Assigned task: If a line in the data contains "view", copy it out.

*** Listed records ***

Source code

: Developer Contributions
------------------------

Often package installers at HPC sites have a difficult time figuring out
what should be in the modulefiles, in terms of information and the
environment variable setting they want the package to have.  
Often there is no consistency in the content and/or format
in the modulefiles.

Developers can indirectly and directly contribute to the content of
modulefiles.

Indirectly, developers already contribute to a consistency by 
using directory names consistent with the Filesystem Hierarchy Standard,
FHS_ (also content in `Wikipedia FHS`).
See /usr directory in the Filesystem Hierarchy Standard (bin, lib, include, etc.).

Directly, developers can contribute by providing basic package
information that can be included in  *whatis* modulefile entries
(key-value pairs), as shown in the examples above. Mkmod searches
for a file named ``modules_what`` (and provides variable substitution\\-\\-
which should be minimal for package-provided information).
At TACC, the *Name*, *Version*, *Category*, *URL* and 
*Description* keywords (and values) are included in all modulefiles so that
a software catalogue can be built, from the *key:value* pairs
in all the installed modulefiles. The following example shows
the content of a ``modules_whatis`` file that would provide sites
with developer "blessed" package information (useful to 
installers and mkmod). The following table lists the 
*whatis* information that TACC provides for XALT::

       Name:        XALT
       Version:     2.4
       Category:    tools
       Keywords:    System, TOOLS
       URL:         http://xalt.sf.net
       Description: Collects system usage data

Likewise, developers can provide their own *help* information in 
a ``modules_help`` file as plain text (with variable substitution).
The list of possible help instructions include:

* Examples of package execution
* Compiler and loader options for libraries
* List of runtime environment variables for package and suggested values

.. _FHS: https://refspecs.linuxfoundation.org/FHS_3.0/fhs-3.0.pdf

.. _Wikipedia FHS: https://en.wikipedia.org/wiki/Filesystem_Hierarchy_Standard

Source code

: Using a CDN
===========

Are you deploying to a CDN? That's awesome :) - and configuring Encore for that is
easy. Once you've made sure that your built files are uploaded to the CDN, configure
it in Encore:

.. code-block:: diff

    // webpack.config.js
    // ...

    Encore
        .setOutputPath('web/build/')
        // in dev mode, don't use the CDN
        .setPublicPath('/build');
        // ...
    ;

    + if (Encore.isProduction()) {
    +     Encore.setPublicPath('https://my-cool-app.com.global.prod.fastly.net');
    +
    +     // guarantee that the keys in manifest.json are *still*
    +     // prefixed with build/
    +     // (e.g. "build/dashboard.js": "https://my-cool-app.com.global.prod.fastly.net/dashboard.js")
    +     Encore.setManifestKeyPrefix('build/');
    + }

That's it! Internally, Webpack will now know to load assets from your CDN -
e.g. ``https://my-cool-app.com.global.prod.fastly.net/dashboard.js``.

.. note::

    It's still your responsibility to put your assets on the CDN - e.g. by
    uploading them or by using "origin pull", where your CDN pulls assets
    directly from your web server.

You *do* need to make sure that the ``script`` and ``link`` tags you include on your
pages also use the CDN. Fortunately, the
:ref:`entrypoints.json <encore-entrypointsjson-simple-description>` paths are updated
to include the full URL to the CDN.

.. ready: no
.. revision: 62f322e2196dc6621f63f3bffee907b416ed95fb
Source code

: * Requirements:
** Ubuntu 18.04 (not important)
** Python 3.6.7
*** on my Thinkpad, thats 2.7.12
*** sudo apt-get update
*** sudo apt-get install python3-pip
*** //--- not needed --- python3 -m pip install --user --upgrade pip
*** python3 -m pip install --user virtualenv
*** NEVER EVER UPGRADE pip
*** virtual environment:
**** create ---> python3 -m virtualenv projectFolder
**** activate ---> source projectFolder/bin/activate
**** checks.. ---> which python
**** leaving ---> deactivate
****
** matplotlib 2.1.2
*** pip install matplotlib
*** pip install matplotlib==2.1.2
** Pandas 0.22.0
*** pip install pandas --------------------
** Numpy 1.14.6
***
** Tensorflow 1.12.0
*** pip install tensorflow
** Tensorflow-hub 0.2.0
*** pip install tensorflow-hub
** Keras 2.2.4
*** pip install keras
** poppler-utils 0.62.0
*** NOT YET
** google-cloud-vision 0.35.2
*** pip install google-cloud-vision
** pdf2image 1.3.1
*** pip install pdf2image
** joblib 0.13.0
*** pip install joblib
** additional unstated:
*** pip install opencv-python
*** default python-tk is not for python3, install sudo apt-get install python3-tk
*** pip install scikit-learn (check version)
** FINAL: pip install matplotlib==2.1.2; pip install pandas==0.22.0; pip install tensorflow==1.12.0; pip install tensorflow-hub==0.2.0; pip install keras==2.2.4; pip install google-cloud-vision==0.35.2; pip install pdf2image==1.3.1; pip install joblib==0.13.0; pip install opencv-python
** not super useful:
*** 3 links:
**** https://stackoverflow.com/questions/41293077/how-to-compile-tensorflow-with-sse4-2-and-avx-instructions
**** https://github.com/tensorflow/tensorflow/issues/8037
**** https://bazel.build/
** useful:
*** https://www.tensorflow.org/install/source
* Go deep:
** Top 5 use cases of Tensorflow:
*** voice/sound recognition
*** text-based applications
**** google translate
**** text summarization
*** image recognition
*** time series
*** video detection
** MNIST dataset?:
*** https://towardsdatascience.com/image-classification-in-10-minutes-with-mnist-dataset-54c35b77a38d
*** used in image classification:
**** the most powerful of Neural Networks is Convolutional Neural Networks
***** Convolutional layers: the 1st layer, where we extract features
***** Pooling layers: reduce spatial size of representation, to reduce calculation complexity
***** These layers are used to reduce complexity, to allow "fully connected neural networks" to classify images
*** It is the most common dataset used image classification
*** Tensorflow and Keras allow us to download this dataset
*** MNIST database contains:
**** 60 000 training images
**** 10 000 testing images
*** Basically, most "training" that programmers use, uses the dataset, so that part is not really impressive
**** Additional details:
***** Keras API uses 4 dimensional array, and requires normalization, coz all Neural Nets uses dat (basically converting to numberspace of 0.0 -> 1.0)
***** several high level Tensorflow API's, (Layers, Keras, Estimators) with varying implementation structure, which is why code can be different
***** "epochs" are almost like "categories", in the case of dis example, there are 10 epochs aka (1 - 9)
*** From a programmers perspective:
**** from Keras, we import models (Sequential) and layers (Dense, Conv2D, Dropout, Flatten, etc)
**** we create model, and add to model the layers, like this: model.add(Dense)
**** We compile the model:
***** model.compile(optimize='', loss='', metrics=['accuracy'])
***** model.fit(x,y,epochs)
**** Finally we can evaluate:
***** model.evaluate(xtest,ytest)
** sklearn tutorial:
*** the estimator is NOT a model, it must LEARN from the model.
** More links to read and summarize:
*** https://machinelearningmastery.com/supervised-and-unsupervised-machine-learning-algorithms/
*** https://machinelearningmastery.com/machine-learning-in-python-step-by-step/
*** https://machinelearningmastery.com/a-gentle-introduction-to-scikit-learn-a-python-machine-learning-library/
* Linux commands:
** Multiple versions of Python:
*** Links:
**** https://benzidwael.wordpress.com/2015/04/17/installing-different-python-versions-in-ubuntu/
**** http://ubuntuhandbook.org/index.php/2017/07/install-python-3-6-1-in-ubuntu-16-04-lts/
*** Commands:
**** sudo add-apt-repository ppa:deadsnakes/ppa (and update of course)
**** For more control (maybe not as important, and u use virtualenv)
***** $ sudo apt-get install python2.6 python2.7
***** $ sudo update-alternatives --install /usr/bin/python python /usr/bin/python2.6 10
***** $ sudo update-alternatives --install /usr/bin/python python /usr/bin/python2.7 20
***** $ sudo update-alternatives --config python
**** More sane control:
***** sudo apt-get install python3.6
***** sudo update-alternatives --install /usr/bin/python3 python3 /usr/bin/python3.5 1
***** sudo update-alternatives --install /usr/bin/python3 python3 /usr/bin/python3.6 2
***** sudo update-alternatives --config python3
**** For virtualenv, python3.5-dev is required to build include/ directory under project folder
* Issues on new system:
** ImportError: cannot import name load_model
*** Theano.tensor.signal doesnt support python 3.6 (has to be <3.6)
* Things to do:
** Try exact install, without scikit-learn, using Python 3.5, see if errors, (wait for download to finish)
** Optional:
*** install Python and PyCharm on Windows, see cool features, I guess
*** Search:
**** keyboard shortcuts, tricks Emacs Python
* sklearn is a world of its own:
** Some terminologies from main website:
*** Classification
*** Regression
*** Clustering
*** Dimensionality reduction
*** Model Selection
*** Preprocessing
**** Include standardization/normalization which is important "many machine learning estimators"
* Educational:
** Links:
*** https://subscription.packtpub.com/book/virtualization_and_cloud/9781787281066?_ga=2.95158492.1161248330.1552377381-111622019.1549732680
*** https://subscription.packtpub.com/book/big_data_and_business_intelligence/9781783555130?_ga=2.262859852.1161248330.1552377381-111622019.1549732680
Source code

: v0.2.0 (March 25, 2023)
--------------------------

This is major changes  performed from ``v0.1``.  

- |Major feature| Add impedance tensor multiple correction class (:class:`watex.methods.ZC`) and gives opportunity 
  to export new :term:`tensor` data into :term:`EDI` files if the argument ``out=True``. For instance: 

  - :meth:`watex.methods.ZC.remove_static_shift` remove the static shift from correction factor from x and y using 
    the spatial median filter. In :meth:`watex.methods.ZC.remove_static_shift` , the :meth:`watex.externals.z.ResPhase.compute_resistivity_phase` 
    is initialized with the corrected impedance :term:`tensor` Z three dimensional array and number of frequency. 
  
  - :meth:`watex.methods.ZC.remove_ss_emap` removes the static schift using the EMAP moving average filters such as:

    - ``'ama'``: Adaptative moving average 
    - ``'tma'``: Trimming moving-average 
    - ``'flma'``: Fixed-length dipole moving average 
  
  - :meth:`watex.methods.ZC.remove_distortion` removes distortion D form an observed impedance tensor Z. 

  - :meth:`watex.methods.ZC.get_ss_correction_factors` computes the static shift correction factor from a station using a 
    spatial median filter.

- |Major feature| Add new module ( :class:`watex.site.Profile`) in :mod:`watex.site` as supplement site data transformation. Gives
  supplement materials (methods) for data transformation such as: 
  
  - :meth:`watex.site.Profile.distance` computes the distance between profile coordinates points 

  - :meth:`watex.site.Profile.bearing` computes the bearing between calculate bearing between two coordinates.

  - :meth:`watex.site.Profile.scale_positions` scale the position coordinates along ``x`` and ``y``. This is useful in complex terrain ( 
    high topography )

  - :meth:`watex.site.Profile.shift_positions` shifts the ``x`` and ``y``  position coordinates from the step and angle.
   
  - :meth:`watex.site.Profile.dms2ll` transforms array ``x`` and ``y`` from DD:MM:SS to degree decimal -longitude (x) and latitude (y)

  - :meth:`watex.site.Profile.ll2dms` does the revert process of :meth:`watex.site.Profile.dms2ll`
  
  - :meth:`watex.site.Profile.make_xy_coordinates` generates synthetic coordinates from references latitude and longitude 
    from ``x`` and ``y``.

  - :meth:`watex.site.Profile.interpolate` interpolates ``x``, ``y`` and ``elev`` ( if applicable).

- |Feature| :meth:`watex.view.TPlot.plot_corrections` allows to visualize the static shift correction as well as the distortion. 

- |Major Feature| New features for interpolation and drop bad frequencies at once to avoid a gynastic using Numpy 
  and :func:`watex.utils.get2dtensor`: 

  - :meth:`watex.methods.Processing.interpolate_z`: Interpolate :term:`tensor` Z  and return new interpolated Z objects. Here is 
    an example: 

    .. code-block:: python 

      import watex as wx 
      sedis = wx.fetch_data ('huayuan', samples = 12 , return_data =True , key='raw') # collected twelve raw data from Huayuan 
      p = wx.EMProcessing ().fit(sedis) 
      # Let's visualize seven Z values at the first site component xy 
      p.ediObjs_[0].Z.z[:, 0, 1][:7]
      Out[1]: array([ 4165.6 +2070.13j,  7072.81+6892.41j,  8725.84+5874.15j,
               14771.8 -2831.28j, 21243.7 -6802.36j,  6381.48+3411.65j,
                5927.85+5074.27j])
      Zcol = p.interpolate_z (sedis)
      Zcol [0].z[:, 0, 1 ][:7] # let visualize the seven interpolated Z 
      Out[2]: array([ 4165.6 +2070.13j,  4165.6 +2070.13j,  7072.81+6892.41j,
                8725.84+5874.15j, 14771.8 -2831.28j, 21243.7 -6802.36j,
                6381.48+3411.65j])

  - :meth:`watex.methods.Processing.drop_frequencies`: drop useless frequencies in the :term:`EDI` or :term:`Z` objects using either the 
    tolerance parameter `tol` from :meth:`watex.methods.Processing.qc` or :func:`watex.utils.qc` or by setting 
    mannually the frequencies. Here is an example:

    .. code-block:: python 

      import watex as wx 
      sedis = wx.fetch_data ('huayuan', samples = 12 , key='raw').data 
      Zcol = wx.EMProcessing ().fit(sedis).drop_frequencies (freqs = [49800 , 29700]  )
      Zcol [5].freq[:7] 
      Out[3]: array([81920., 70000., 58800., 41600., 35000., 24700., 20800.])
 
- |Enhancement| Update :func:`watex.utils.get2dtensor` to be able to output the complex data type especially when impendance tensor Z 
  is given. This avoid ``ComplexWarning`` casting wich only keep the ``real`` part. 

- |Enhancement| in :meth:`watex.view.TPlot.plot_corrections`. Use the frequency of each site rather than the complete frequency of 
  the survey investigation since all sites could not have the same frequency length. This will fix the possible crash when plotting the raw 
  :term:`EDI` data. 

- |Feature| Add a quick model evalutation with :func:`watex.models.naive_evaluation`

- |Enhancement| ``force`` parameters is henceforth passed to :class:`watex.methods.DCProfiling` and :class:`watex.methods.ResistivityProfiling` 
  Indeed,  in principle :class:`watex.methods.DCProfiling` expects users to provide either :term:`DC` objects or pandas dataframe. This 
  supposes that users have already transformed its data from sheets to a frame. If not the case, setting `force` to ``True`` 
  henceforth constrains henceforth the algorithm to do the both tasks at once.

*** End of Listed records ***

Task response:
- |Feature| :meth:`watex.view.TPlot.plot_corrections` allows to visualize the static shift correction as well as the distortion. 
- |Enhancement| in :meth:`watex.view.TPlot.plot_corrections`. Use the frequency of each site rather than the complete frequency of 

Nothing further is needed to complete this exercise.